How global warming may not allow the planet to be covered with ice again

In general the warmer climate, the KFU climatologists think, already leads and will lead to a bigger number of dangerous atmospheric phenomena, cataclysms, unstable atmosphere. Snowfalls that are not typical for Mediterranean and Near Eastern countries are a result. Or the appearance of quite an Atlantic cyclone in the Arctic first, then down, to Russia’s central regions. Also, cyclones change their trajectory, unusual atmospheric phenomena as the recent 700-km long lightning in America are registered too. As Yury Perevedentsev explains the behaviour of the atmosphere in Russia, according to the greenhouse climate theory, the biggest change in the temperature above zero is usually seen in the centre of the continent, this is why we have the biggest rise in the temperature in Siberia.
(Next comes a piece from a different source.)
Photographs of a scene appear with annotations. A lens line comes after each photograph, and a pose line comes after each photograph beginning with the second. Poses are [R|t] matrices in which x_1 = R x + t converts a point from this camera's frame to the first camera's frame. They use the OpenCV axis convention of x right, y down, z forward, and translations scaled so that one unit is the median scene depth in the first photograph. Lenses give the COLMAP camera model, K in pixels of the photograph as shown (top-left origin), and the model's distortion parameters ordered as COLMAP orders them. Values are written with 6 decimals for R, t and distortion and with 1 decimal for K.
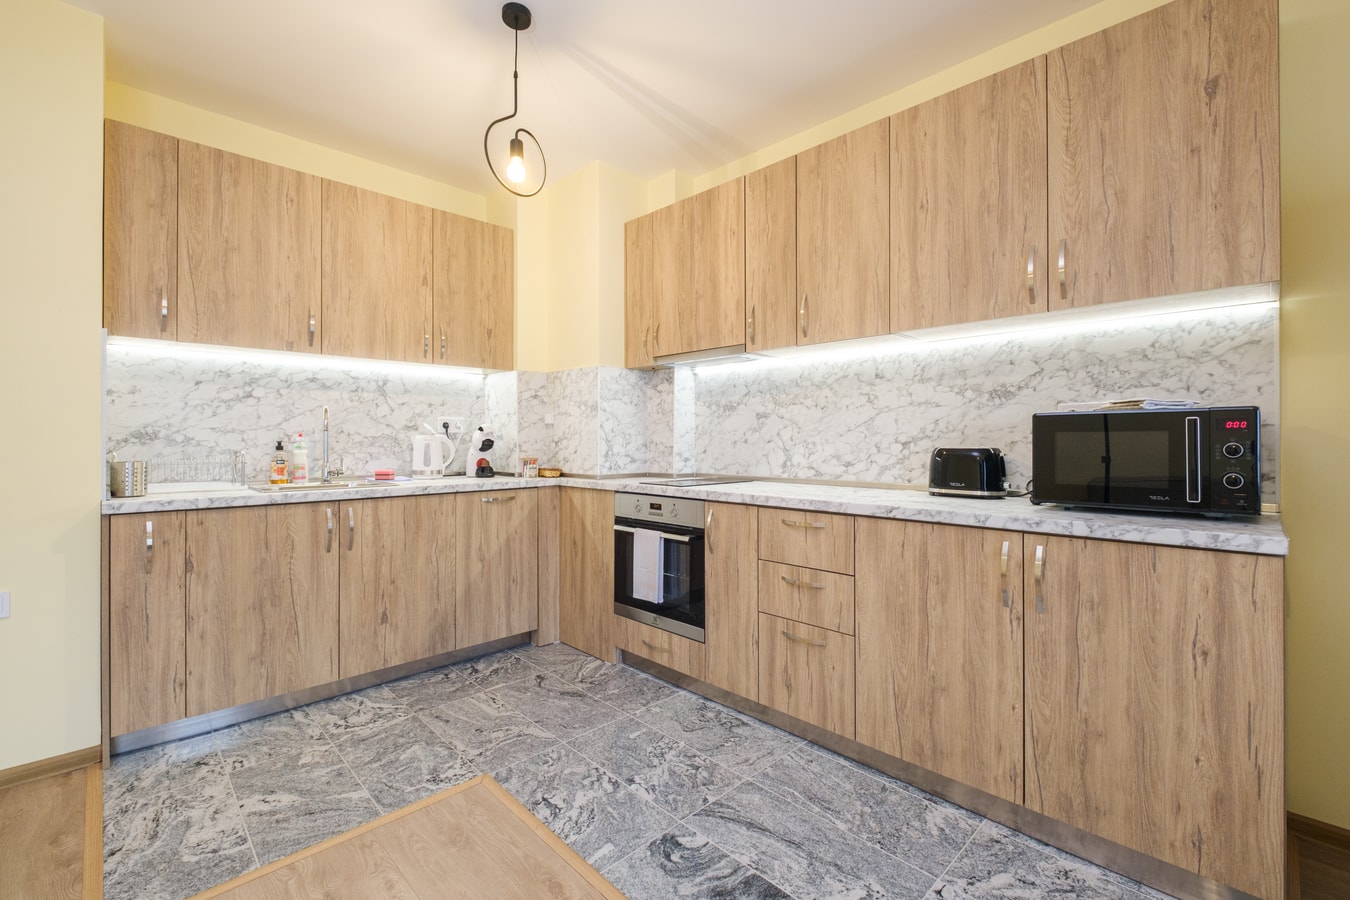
lens RADIAL K [[580.8, 0, 669.9], [0, 580.8, 439.7], [0, 0, 1]] dist [0.008913, -0.011078]
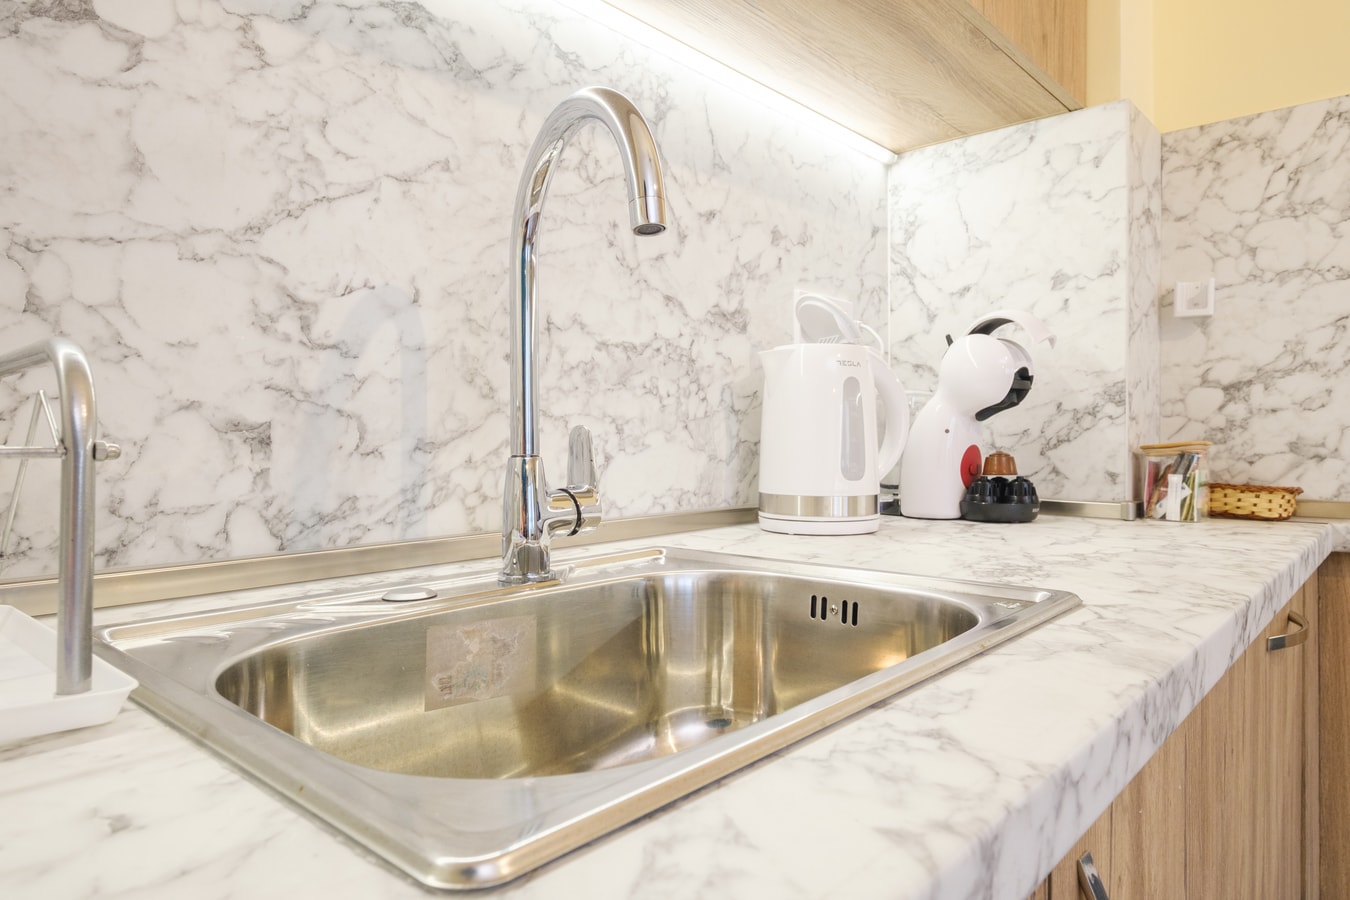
lens RADIAL K [[845.7, 0, 675.0], [0, 845.7, 450.0], [0, 0, 1]] dist [0.000754, 0.000418]
pose [[0.997877, -0.002198, 0.065088, -0.619092], [0.001335, 0.999911, 0.013290, 0.036599], [-0.065112, -0.013175, 0.997791, 0.818732]]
“The stratosphere must start to cool down, this is what is happening. We see warming here, while the temperature there [in the stratosphere] is going down. Radioactively active gases simply don’t let space radiation from us, as a result the stratosphere doesn’t get this radiation, and the ozone layer decreases.”

At the same time, the professor thinks that today’s warming is conditioned not only by the manmade factor but also natural factors like solar or volcanic activity or La Niña and El Niño oceanic and atmospheric phenomena. If El Niño is 10 degrees above the average temperature in the tropical zone of the Pacific Ocean, which has a global impact, La Niña is its coldest analogue.
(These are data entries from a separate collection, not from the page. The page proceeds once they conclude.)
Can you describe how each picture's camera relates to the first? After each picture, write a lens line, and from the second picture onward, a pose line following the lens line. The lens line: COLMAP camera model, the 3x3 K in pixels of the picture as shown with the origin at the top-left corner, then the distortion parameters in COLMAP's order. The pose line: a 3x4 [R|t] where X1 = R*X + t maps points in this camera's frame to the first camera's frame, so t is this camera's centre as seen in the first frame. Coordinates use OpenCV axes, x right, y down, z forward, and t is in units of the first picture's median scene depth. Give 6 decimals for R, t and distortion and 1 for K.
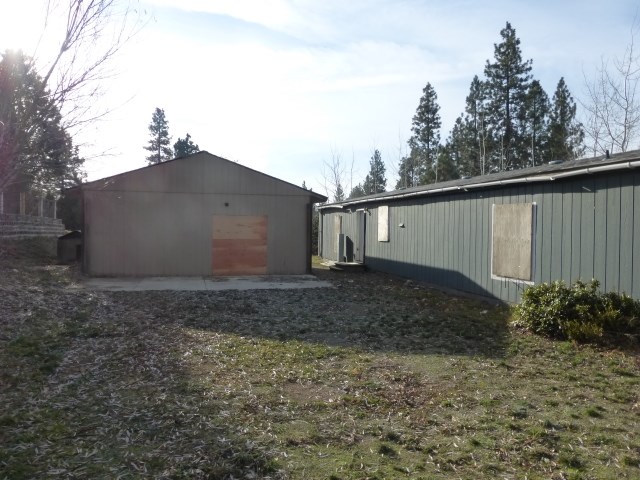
lens RADIAL K [[476.1, 0, 319.9], [0, 476.1, 243.9], [0, 0, 1]] dist [-0.028499, 0.012259]
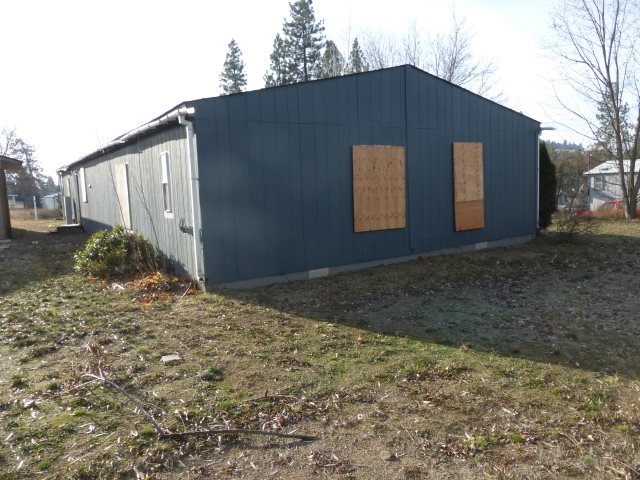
lens RADIAL K [[476.1, 0, 319.9], [0, 476.1, 243.9], [0, 0, 1]] dist [-0.028499, 0.012259]
pose [[0.952126, -0.081312, 0.294695, 0.527242], [0.054902, 0.993786, 0.096820, 0.021857], [-0.300736, -0.076006, 0.950674, -0.238382]]
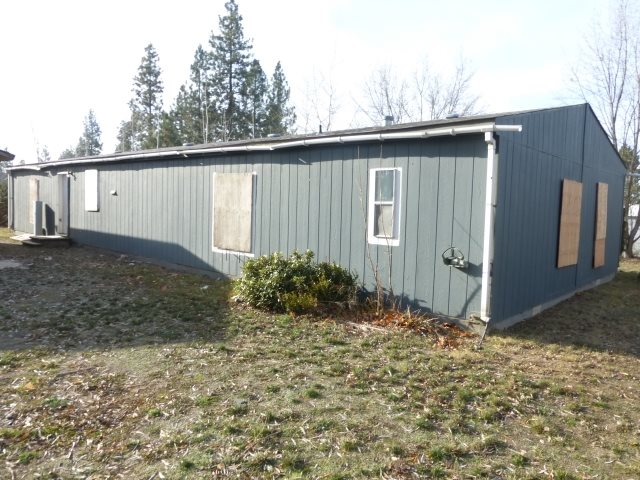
lens RADIAL K [[476.1, 0, 319.9], [0, 476.1, 243.9], [0, 0, 1]] dist [-0.028499, 0.012259]
pose [[0.845674, -0.022290, 0.533234, 0.041326], [-0.010090, 0.998281, 0.057731, 0.001261], [-0.533605, -0.054201, 0.843996, 0.094097]]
While solar activity doesn’t have a strong impact on the climate today, but this wasn’t always this way. Centuries ago when it was weaker, the temperature decreased by 2 degrees and there was the Little Ace Age, which lasted until 1860. As for the Great Ice Age, the probability of its repetition — while the next could be expected in the next 100,000 years — goes down because of the influence of manmade factors if they play a leading role. According to Yury Perevedentsev, during the Ice Age, the territory of Tatarstan was covered with ice, which was 3 km thick, while the average temperature on the planet was 9 degrees, while the territory of Tatarstan “had eternal winter in general.”